• [ACTIVITY] In the listing below, find every line containing "Jornal" and copy it out.

┌──

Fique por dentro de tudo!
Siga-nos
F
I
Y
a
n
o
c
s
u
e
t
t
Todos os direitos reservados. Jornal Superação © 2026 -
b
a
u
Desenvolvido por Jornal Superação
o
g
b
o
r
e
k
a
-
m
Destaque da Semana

└──

• [SOLVED PROBLEM]
Todos os direitos reservados. Jornal Superação © 2026 -
Desenvolvido por Jornal Superação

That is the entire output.